Answer: where we can build resilience by enabling the plane to take a few hits and still make it back home
[relates to the perspective of resilience in terms of the Cynefin Framework http://gswong.com/?page_id=21]
Resilience Engineering deliverables
- Do we keep risk awareness alive? Debrief and more debrief on the mental model? Even if things seem to be under control? Who leads the debriefing? Did the supervisor or foreman do a recon before the job starts to lessen surprise? [assessing the situation in the Cynefin Framework Disorder domain]
- Count the amount of rework done – can be perceived as a leading indicator although it really lags since initial work had been performed
- Create ways for bad news to be communicated without penalty. Stat: 83% of plane accidents occur when pilots are flying and 17% when co-pilots are. Institute the courage to speak up and say no. Stop bullying to maintain silience. It is a measure of Trust and empowers our people. Develop other ways such as role playing simulations, rotation of managers which identify normalization of deviance (“We may do that here but we don’t do that over there”)
- Count the number of fresh perspectives and opinions that are allowed to be aired. Count the number of so-called best practice rules that are intelligently challenged. [purpose of gathering stories in a Human Sensor Network http://gswong.com/?page_id=19]
- Count number or % of time re human-human relationships (not formal inspections) but honest and open conversations that are org hierarchy-free.
Spend less time and effort on things that go wrong [Safety-I]
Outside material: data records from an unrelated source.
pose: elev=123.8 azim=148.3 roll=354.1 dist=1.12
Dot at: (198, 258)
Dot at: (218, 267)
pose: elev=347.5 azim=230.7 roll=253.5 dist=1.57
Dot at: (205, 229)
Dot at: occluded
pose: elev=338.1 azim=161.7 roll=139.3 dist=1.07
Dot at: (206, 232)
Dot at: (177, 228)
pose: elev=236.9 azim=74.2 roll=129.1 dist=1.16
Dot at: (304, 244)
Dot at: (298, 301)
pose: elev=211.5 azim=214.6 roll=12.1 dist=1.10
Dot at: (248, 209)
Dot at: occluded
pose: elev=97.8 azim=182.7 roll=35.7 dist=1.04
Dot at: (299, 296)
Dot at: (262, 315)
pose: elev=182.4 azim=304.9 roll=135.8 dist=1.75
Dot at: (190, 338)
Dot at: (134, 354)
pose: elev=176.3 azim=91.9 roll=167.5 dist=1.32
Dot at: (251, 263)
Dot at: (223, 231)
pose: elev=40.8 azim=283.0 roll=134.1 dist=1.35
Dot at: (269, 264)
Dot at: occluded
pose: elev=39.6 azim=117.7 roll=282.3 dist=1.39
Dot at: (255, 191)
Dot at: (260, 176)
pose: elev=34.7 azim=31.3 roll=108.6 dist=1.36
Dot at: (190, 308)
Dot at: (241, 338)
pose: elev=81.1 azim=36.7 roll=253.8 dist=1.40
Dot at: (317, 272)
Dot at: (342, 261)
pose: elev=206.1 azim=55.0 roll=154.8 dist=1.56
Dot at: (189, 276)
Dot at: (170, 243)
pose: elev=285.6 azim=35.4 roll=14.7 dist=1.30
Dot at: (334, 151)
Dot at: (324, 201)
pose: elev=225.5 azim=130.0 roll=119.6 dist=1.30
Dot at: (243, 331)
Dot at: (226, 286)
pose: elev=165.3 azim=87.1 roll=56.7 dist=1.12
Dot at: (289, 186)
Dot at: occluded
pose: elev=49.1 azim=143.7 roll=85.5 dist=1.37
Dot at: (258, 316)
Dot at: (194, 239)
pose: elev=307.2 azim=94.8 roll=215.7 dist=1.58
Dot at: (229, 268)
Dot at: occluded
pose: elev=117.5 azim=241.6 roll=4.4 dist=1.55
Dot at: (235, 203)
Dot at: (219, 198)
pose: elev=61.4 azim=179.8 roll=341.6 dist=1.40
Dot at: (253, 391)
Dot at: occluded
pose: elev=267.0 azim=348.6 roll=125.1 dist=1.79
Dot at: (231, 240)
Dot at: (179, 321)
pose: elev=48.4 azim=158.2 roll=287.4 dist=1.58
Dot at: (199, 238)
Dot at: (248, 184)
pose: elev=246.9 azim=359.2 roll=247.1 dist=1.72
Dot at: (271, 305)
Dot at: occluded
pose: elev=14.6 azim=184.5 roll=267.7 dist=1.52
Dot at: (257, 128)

Invest more effort on things that go right which is most of the time [Safety-II]
Don’t do safety to satisfy Bureaucratic accountability
Do safety for Ethical responsibility reasons
There were over 100 in attendance so theoretically there are over 100 stories that could be told about the day. Some will be similar to mine and my mind is open to accepting some will be quite different (what the heck was Gary smoking?) But as we know, the key to understanding complexity is Diversity – the more stories we seek and allow to be heard, the better representation of the real world we have.